Texte choisi ::
---------------

C’est bien la presse belge dans toute sa duplicité, cette information concernant l’éventualité d’une enquête sur l’assassinat de Patrice Lumumba… perpétré en 1961. Non pas qu’il fallait ignorer le rebondissement d’un fait-divers politique en 2012, mais on aurait pu écrire les faits réels, il y a 51 ans, bien connus de qui le voulait ! La presse actuelle a oublié les appels à la haine contre ce premier ministre congolais, la Meuse, Le Soir, la Dernière Heure, tous encore en activité. Les dénonciations du « communiste » des plumes du temps, jusqu’à lire entre les lignes que ce qui était arrivé à l’homme d’Etat de la jeune République du Congo, c’était bien fait. Qui s’en souvient encore ? Ces torchons existent toujours dans les bibliothèques et sont consultables.
Comment osent-ils revenir là-dessus en toute objectivité ?
Un demi siècle plus tard, que voulez-vous qui soit encore intéressant ? Leur mea culpa pour leur légèreté ? Pensez donc, si ça se trouve, demain ou après, ils se tairont sur un nouvel assassinat, avec la même ferveur qu’ils se sont tus en 1961.

---------------

Données enregistrées ::

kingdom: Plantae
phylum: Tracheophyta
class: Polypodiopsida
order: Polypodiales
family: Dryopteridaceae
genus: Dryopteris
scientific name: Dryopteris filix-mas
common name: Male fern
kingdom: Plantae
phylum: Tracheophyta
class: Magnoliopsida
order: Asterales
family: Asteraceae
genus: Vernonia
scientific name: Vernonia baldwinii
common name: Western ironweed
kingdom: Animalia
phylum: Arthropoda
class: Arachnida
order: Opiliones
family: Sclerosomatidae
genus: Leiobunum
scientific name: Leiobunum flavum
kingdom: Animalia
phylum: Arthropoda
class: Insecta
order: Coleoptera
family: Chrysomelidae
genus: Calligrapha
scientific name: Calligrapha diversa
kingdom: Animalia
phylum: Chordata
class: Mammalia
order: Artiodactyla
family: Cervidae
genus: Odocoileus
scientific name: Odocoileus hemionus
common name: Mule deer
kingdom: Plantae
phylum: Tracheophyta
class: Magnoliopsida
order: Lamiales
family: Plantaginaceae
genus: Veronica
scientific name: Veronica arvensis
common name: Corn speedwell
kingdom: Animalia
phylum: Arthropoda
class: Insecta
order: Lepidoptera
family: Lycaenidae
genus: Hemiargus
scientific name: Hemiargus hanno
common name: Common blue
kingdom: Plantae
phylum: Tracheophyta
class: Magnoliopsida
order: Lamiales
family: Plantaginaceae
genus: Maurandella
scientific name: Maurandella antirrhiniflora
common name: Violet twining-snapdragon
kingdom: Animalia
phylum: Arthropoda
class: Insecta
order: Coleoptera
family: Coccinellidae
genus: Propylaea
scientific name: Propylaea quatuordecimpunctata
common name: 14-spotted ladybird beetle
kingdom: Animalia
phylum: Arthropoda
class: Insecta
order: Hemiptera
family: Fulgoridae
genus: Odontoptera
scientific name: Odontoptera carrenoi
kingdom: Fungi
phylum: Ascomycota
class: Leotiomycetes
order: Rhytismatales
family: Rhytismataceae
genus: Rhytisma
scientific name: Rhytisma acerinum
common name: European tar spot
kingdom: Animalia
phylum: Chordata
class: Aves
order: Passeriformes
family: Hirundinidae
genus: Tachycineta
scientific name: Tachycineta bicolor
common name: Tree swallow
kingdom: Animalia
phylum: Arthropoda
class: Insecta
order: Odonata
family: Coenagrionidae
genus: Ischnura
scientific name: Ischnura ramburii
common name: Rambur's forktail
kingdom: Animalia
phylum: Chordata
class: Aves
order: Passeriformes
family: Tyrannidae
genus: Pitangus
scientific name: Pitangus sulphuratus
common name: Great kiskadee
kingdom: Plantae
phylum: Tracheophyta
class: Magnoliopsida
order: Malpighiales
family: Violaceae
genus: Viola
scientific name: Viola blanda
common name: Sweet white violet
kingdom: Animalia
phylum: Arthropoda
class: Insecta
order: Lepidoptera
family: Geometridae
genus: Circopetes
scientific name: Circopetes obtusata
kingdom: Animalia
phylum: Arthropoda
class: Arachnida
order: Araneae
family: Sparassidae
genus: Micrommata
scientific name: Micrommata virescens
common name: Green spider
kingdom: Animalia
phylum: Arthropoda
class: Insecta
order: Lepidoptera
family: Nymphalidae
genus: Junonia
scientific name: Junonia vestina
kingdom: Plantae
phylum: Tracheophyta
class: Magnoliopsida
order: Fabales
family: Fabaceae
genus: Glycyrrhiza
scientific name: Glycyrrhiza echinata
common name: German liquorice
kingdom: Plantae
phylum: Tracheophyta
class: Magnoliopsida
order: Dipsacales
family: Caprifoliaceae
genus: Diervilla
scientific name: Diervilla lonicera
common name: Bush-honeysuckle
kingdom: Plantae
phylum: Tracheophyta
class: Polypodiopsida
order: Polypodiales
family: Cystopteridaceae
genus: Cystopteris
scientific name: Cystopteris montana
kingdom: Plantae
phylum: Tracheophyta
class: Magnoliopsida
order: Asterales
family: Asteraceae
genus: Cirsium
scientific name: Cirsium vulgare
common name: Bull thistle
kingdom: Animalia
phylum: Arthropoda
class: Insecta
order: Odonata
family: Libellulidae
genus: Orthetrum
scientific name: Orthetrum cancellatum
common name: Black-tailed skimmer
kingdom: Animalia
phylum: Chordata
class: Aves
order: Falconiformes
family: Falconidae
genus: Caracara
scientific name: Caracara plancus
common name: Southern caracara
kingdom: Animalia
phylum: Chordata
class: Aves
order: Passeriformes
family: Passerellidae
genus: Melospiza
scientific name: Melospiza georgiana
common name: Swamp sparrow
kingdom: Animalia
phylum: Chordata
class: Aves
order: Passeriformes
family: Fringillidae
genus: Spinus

---------------

Exercices ::
- a) D'après le texte sur la presse belge et la mort de Lumumba, quelle fonction occupait Patrice Lumumba ?
- b) Donnez tous les journaux cités par leur nom dans le texte sur la presse belge et la mort de Lumumba.
- c) Poursuivez le texte sur la presse belge et la mort de Lumumba à partir de sa dernière phrase.

Réponses écrites ::
- a) Il était premier ministre du Congo.

- b) la Meuse, Le Soir, la Dernière Heure

- c)
A part écrire avec plus de sérénité qu’en 61 des articles moins « guerre froide » et anticommunismes primaires, ce ne seront quand même pas quelques corrections de l’histoire de ce qu’on n’a pas osé écrire, qui fera une demande de pardon de ce massacre-là !...
Les quelques protagonistes belges encore en vie sont des seconds couteaux, jeunes diplomates ou jeunes industriels à l’époque, qui ont probablement joué un rôle minime de facteurs entre les pouvoirs belges de l’époque, le jeune Beaudouin 1er et les services secrets américains. Vieillards en pyjama dans des homes, ils seront loin de fournir le contingent de responsables.
Car des responsables, il y en eut, et pas des moindres, complices d’un assassinat qui vit son aboutissement dans le sacre de Mobutu, l’homme de la CIA.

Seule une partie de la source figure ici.